FOR IMMEDIATE RELEASE:
New York, July 10, 2026 — A New Jersey court partially upheld a prior restraint against a community newspaper and vastly extended it to apply to all members of the “press,” in a troubling new order issued on July 9.
Judge Thomas McCloskey had previously granted an emergency order that required New Brunswick Today to remove from its YouTube channel a security video from a local high school that it received from a confidential source and to refrain from writing about the video.
The video showed a school security guard confronting a student who tried to pass through metal detectors with an airsoft BB gun, causing the school to go into lockdown. The court’s previous order also prohibited the newspaper from publishing any other school security videos.
In a July 9 order, McCloskey refused to lift the prior restraint entirely, though he limited it in some respects. The order allows New Brunswick Today to publish and write about the video at issue, but only if it redacts the faces and other identifying information of minors from the video and refrains from identifying them in writing.
The order also requires New Brunswick Today to submit the redacted recording to the school district and court for approval before publication.
Most troublingly, the court also significantly broadened the prior restraint to apply to all members of “the press.” The July 9 order prohibits “the press” in general from publishing the video without redacting the identity of juveniles or including identifying information of juveniles when writing about the video.

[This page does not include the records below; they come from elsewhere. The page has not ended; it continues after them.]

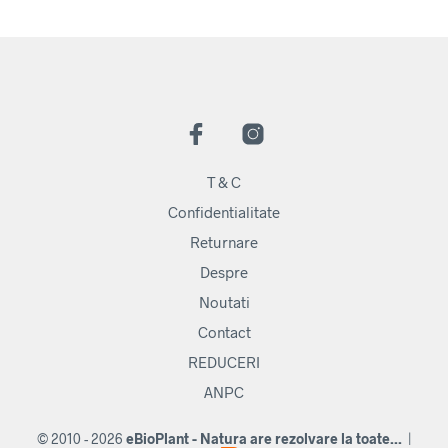
T & C
Confidentialitate
Returnare
Despre
Noutati
Contact
REDUCERI
ANPC
© 2010 - 2026
eBioPlant - Natura are rezolvare la toate...
|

The following statement can be attributed to Caitlin Vogus, Freedom of the Press Foundation (FPF) senior adviser for advocacy:
“Forcing news outlets to delete or withhold information and to submit their work for government approval before they can publish is censorship, full stop.
“The First Amendment could not be clearer: Prior restraints are almost never allowed. Neither judges nor the law can censor the press. Yet that is exactly what Judge McCloskey’s order permits.
“Judge McCloskey was right to narrow his order against New Brunswick Today, but it’s outrageous that he’s extended it to purport to apply to any member of the press who wants to publish or write about this video. Judges should know better. By substituting the court’s judgment about what to publish for that of any news outlet, the court has flatly defied the First Amendment and decades of Supreme Court precedent.
“Even in cases that don’t involve core First Amendment concerns, judges aren’t kings — they have no authority to issue orders binding unidentified journalists across the country who aren’t in their courtroom or parties to any case before them.
“Similar orders have been overturned across the country. If New Brunswick Today appeals and higher courts faithfully apply the law, this one should be as well.”